Capitol Gorge Trail follows the track of the original settlers’ road from Notom to Torrey through the wonders of the Waterpocket Fold and some of Capitol Reef National Park’s most fascinating geology. My limited knowledge of geology imagines this structure as part of a rhyolite lava sill intruding between layers of sandstone; but perhaps it’s just the head of a lithic elephant peeking from the surrounding rock.

A focal length of 66mm, just barely in the realm of short telephotoland, gave me the angle-of-view I wanted, revealing small amounts of encapsulating sandstone and the main lines and folds of the harder igneous flows from the floor of the trail up and back to near the top of the canyon wall in the background.
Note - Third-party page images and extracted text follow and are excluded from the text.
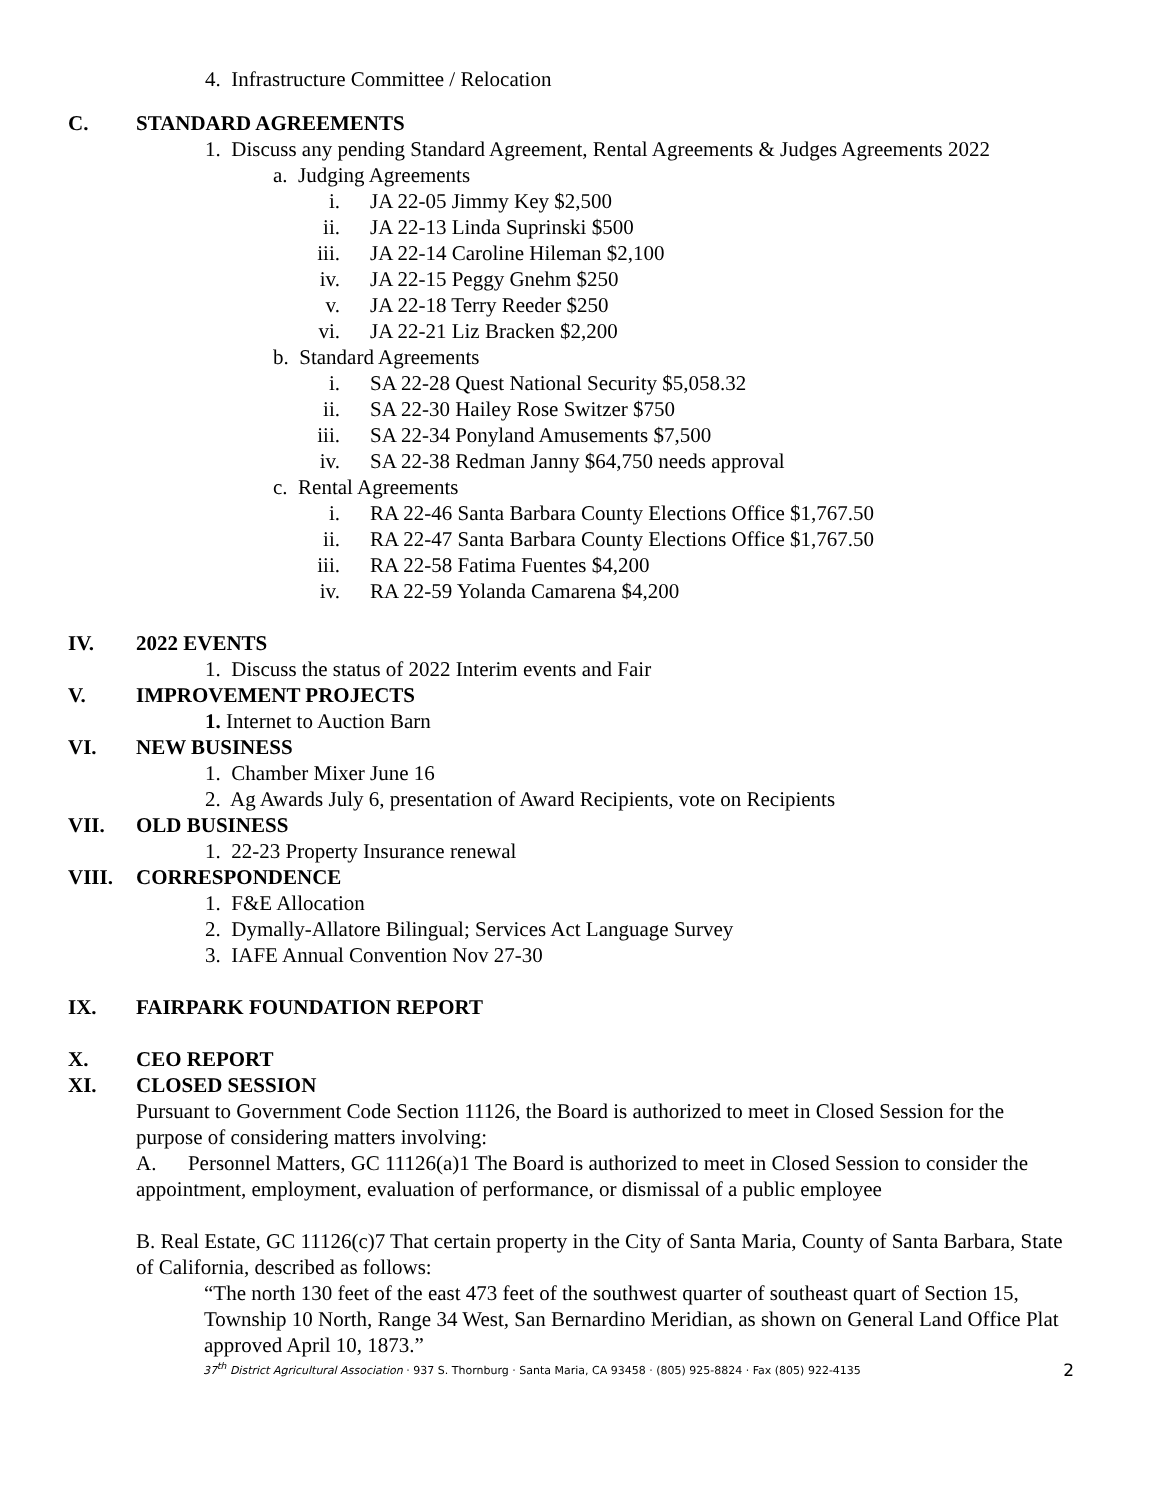4. Infrastructure Committee / Relocation
C. STANDARD AGREEMENTS
1. Discuss any pending Standard Agreement, Rental Agreements & Judges Agreements 2022
a. Judging Agreements
i. JA 22-05 Jimmy Key $2,500
ii. JA 22-13 Linda Suprinski $500
iii. JA 22-14 Caroline Hileman $2,100
iv. JA 22-15 Peggy Gnehm $250
v. JA 22-18 Terry Reeder $250
vi. JA 22-21 Liz Bracken $2,200
b. Standard Agreements
i. SA 22-28 Quest National Security $5,058.32
ii. SA 22-30 Hailey Rose Switzer $750
iii. SA 22-34 Ponyland Amusements $7,500
iv. SA 22-38 Redman Janny $64,750 needs approval
c. Rental Agreements
i. RA 22-46 Santa Barbara County Elections Office $1,767.50
ii. RA 22-47 Santa Barbara County Elections Office $1,767.50
iii. RA 22-58 Fatima Fuentes $4,200
iv. RA 22-59 Yolanda Camarena $4,200
IV. 2022 EVENTS
1. Discuss the status of 2022 Interim events and Fair
V. IMPROVEMENT PROJECTS
1. Internet to Auction Barn
VI. NEW BUSINESS
1. Chamber Mixer June 16
2. Ag Awards July 6, presentation of Award Recipients, vote on Recipients
VII. OLD BUSINESS
1. 22-23 Property Insurance renewal
VIII. CORRESPONDENCE
1. F&E Allocation
2. Dymally-Allatore Bilingual; Services Act Language Survey
3. IAFE Annual Convention Nov 27-30
IX. FAIRPARK FOUNDATION REPORT
X. CEO REPORT
XI. CLOSED SESSION
Pursuant to Government Code Section 11126, the Board is authorized to meet in Closed Session for the purpose of considering matters involving:
A. Personnel Matters, GC 11126(a)1 The Board is authorized to meet in Closed Session to consider the appointment, employment, evaluation of performance, or dismissal of a public employee
B. Real Estate, GC 11126(c)7 That certain property in the City of Santa Maria, County of Santa Barbara, State of California, described as follows:
“The north 130 feet of the east 473 feet of the southwest quarter of southeast quart of Section 15, Township 10 North, Range 34 West, San Bernardino Meridian, as shown on General Land Office Plat approved April 10, 1873.”
37<sup>th</sup> District Agricultural Association · 937 S. Thornburg · Santa Maria, CA 93458 · (805) 925-8824 · Fax (805) 922-4135 2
An aperture of f/22 provided depth-of-field; and a shutter speed of 1/4th second at ISO 100 gave me an overall very slightly lighter-than-medium exposure.
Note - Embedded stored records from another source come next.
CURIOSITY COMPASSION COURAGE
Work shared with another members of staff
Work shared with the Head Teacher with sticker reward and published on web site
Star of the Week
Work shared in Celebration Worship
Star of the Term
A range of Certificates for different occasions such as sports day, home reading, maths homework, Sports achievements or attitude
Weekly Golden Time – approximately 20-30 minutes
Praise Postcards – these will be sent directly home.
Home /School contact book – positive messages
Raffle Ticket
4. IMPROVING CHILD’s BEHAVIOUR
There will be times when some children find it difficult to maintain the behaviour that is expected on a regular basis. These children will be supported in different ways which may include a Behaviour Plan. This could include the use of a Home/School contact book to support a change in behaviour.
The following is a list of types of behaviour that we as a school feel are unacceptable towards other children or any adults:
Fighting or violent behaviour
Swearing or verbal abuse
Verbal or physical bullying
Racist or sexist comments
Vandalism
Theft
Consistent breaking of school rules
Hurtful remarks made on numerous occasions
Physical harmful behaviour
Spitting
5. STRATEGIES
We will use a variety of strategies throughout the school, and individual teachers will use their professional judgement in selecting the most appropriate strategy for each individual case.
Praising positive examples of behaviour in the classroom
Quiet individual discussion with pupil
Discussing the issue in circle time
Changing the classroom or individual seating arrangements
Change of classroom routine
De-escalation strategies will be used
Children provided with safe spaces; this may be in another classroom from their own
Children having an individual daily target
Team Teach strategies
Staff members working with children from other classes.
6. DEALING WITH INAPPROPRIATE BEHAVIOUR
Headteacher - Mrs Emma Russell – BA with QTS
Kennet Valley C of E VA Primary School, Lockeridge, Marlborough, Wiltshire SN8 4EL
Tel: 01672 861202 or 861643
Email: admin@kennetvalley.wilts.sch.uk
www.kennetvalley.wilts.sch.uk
Though Capitol Reef is the least visited of Utah’s Big Five national parks, it is a geology lover’s paradise. It is a rare gem of a public land surrounded by other jewels of our public land system. If we wish to  have them available to us in perpetuity, we must fight to preserve them and work to care for them. There are interests within our society that work to remove these jewels from our control and to convert them into twenty pieces of silver. To do nothing is to risk the loss of this heritage we have been given.